In fact, it was only after something Hilde said to me at the studio when I’d told her about it that I decided to laugh about it at all. She told me that a hard life can seem like a tragedy to those who feel and a comedy to those who think and so, challenging though it may be, I’ve decided that I’m going to be doing a lot more thinking from now on. And, if you think about it (as I have), then you’ll realize that it’s Herr Bergman I’m mocking, not me.

So, now, I’m here. Modelling. Or rather learning how to model. And I’m not finding it very easy. Even the seemingly simple poses are proving to be a physical challenge. ‘Start her off with something easy to hold, Gustav,’ Hilde tells him. ‘It’s pretty tough for beginners.’

And so he does. Asks me to sit for him. Just sit. Now you mightn’t think that you’d have any trouble, just sitting down. But I do. Maintaining the same pose for sometimes over an hour can be agony. The muscles in my neck hurt from the effort not to move. I can’t even feel the nerves in my buttocks, as I’ve been clenching them so tightly in my attempt not to slouch. It’s not easy work.

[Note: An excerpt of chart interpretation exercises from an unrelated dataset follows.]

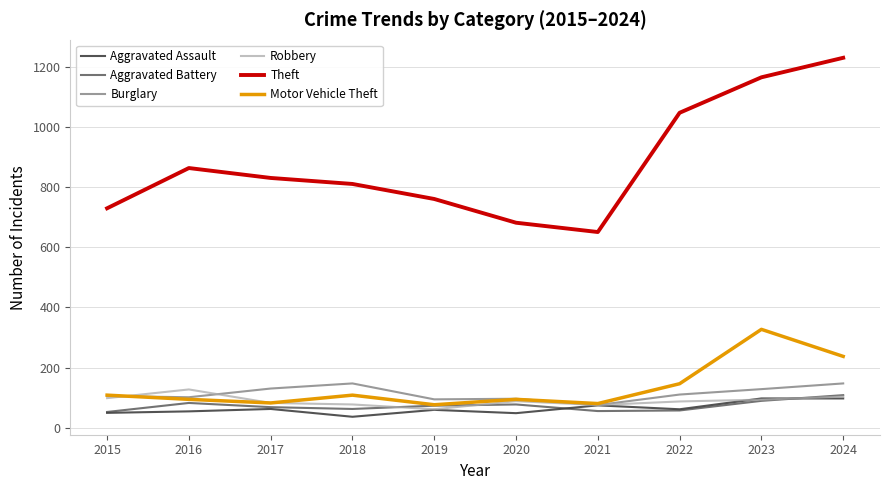

At which category does Robbery reach its first local peak?

2016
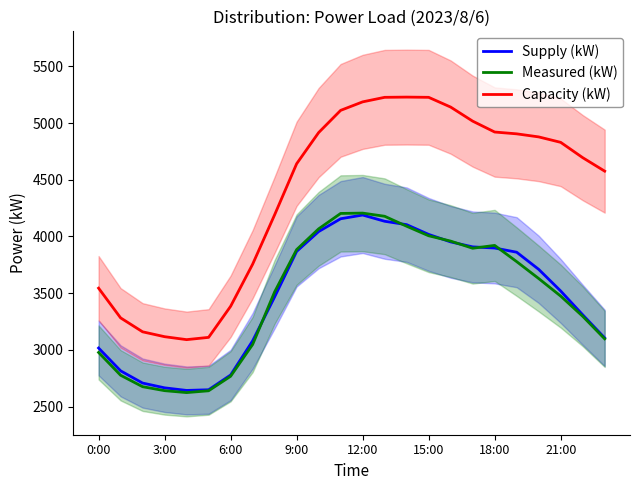

The value of Supply (kW) at 12:00 is 4189. True or false?

True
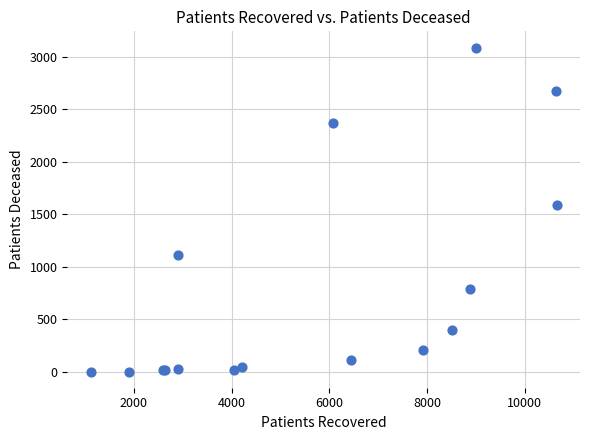

What Y value in the scatter plot is closest to 1545?

1591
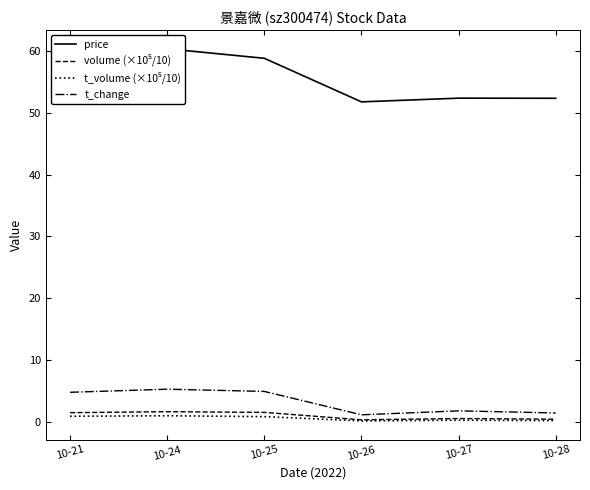

True or false: t_volume (×10⁵/10) has a value of 0.9 at 10-21.

True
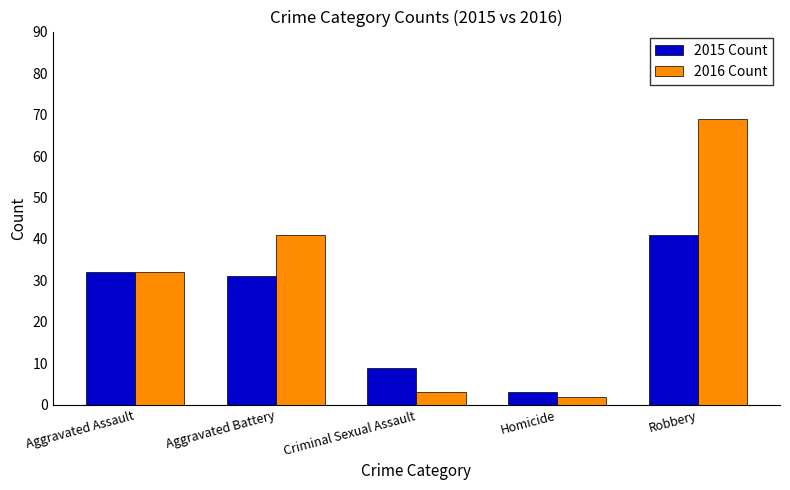

Is it true that 2015 Count equals 41 at Robbery?

True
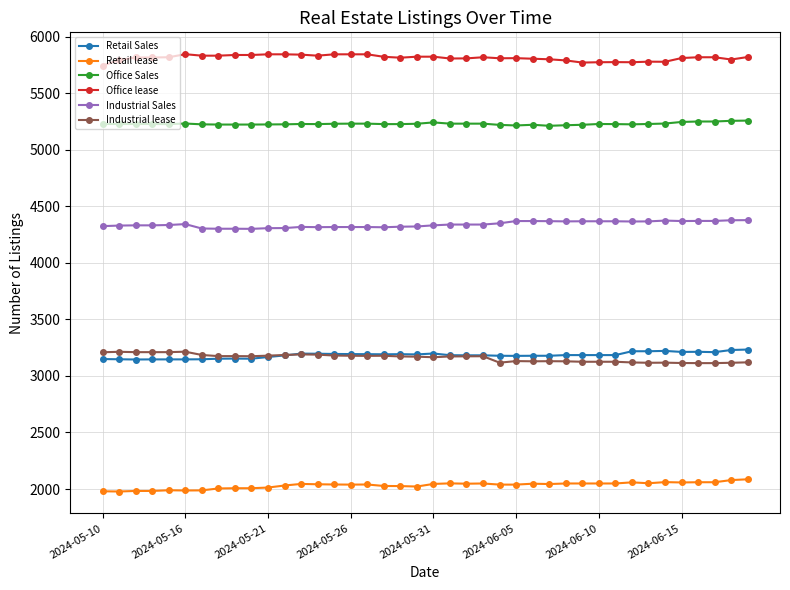

Does the chart have visible grid lines?

Yes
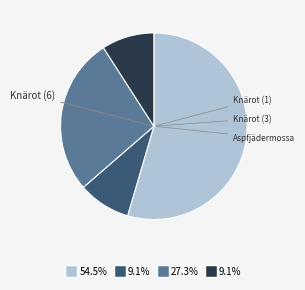

Is there any slice that represents more than half of the pie?

Yes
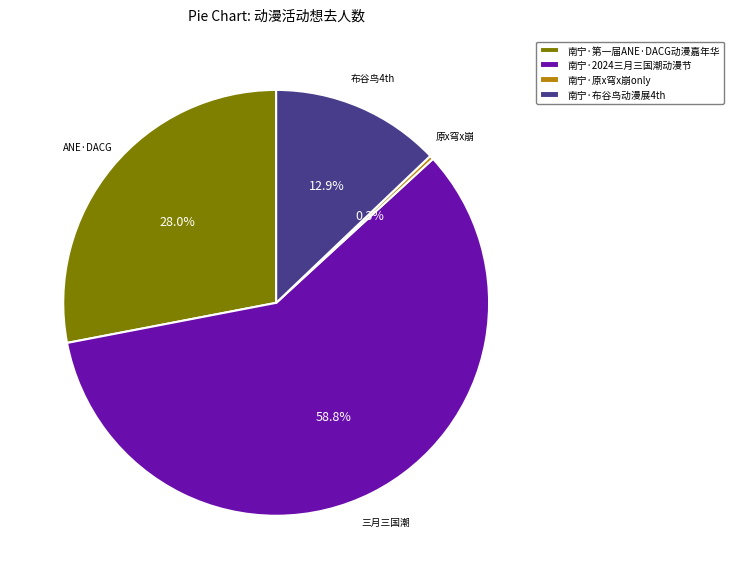

How many slices are in this pie chart?

4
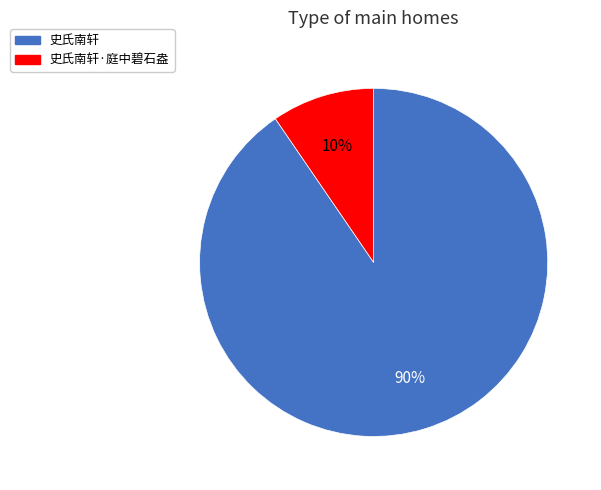

Which slice is the smallest?

史氏南轩·庭中碧石盎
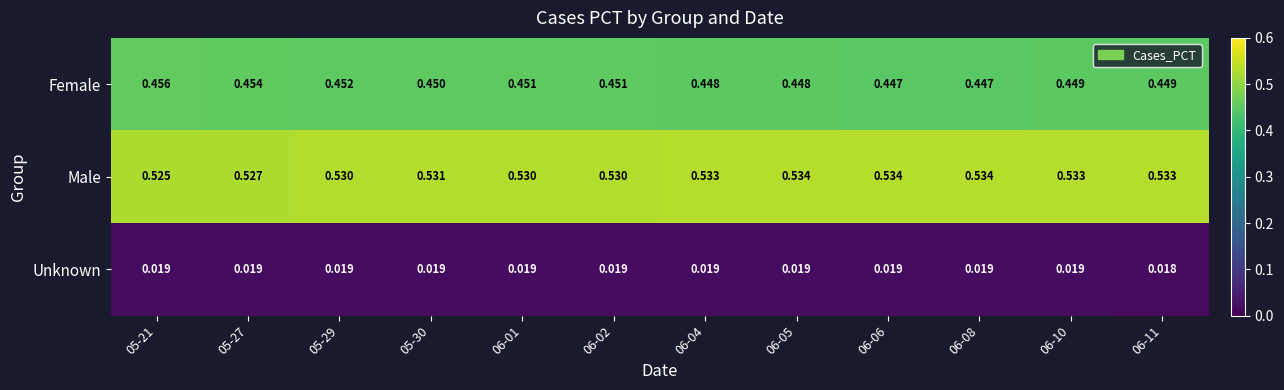

List the series in order of their overall mean, highest first.

Male, Female, Unknown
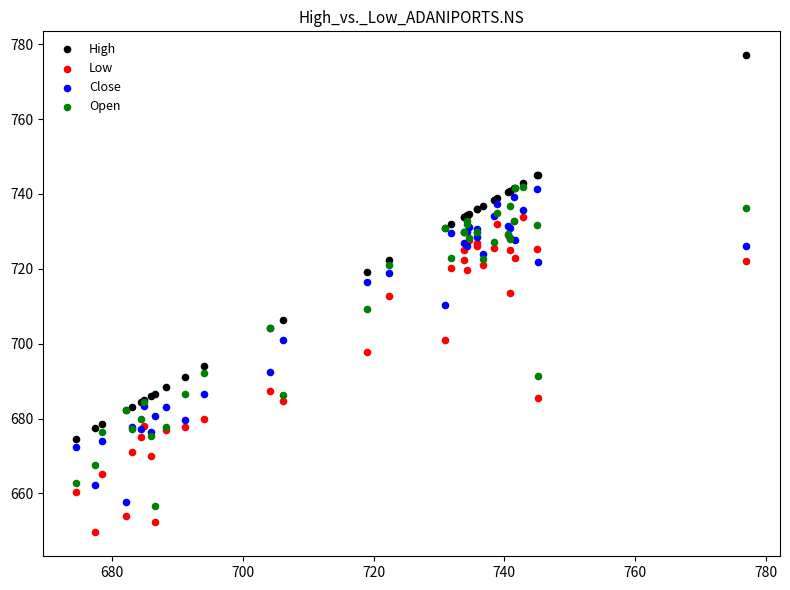

Which series reaches the maximum Y coordinate?

High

Herr Klimt makes lots of sketches, showing them to me as he goes, and although I don’t consider them to be great likenesses they are well executed. He even lets me take one home. It becomes my most prized possession – little matter that it is my only one (apart from my black satin ribbons).

When I’m not modelling I’m watching others model while the artist paints. He is a quiet man. Quiet as he works. Yet he likes to touch as he draws. His gnarled hands, paint hardened under fingernails, gently stroke what he sees before committing it to paper. His thumb, rough-skinned, outlines the contours of cheeks, the line of a jaw, the sweep of a forehead. When he does it to me I don’t like it but Hilde says, ‘Imagine you’re just fruit in the fruit bowl. And don’t squirm if he comes close to sniff you.’ I flinched the first few times. But now I am getting used to it, finding it almost reassuring.

I see Hilde every time I am at the studio; she’s always there, and the two girls I recognize from the large canvas in the corner have become familiar faces. And bodies. With a nod of Herr Klimt’s head they both take off their clothes and get themselves into position on the day bed in front of the window. They’re pretty, a year or two older than me, though far more experienced.

I chant Hilde’s reminder: ‘it’s just a body; it’s just a body’ over and over again. I think of fruit in a fruit bowl. Objects. Things. Shapes. Textures. Smells. Break it down, Wally. Break it down. Lines. Contours. Shapes. Break it down still more, Wally. She sees me – Hilde – as she’s draping the sea serpent models in sheer green and as she passes she leads me into another room, drawing the door to as quietly as she can.

‘Now look,’ Hilde tells me.

We sit at a table upon which Hilde has placed a small pile of sketches.

‘Go on,’ she commands.

I leaf through them. Pictures of girls. Women. Of all ages. Not all beautiful. Not all whole. Body parts. Sketches of heads, hands, legs, breasts. Some bodies – completely naked. Some are beautiful. Others unnerve me with their detail. I’ve never seen anything like it, sketched or in real life, and I blush just to look at them. ‘Never look down at your body,’ my mother always says. And I never do.